Filesystems and case-insensitivity
A recurring topic in filesystem-developer circles is on handling case-insensitive file names. Filesystems for other operating systems do so but, by and large, Linux filesystems do not. In the Kernel Summit track of the 2018 Linux Plumbers Conference (LPC), Gabriel Krisman Bertazi described his plans for making Linux filesystems encoding-aware as part of an effort to make ext4, and possibly other filesystems, interoperable with case-insensitivity in Android, Windows, and macOS.
Case-insensitive file names for Linux have been discussed for a long time. The oldest reference he could find was from 2002, but it has come up at several Linux Storage, Filesystem, and Memory-Management Summits (LSFMM), including in 2016 and in Krisman's presentation this year. It has languished so long without a real solution because the problem has many corner cases and it is "tricky to get it right".
An attendee asked about XFS and its handling of case-insensitive file names. Krisman said that when an XFS filesystem is created, it can be configured to handle them. It is ASCII-only, though a proposal from SGI in 2014 would have added full UTF-8 support for XFS and extended the case-handling to Unicode file names.
The traditional Unix approach is that file names are opaque byte sequences that cannot contain "/" characters. He is proposing to add encoding awareness to filesystems, but, he asked, what are the advantages of doing so? For one thing, Windows and macOS have encoding-aware filesystems; it is a feature that Linux lacks. There are "real world use cases" as well: porting from the Windows world, dealing with the case-insensitive tree that Android exposes, and, in general, providing better support for exported filesystems. Android has a user-space hack for case handling, but it is slow and has many race conditions. An encoding-aware filesystem is a better way to expose this functionality to users, he said.
Unicode can represent the "same" string in multiple different ways, via composition for example, but that is confusing. Multiple files with the same-appearing name in a directory, as he showed in his slides [PDF], will be difficult to deal with. That means some kind of normalization will need to be applied. Beyond that, "case" is really only defined in terms of an encoding—it is meaningless for a byte sequence. That is why he implemented encoding awareness before tackling case insensitivity.

(Dataset section):

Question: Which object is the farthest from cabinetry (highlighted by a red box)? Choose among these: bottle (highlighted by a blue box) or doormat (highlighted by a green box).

(Required actions):
**1.** What "real world use cases" for encoding-aware filesystems does the case-insensitivity article list?
**2.** According to the case-insensitivity article, at what point can an XFS filesystem be configured to handle case-insensitive file names?
**3.** Transcribe the case-insensitivity article word for word, starting at "The traditional Unix" and ending at "users, he said.".
You don't need the lines for any of this.

(Final results):
**1.**
- Porting from the Windows world
- Dealing with the case-insensitive tree that Android exposes
- Providing better support for exported filesystems

**2.** When the filesystem is created.

**3.**
The traditional Unix approach is that file names are opaque byte sequences that cannot contain "/" characters. He is proposing to add encoding awareness to filesystems, but, he asked, what are the advantages of doing so? For one thing, Windows and macOS have encoding-aware filesystems; it is a feature that Linux lacks. There are "real world use cases" as well: porting from the Windows world, dealing with the case-insensitive tree that Android exposes, and, in general, providing better support for exported filesystems. Android has a user-space hack for case handling, but it is slow and has many race conditions. An encoding-aware filesystem is a better way to expose this functionality to users, he said.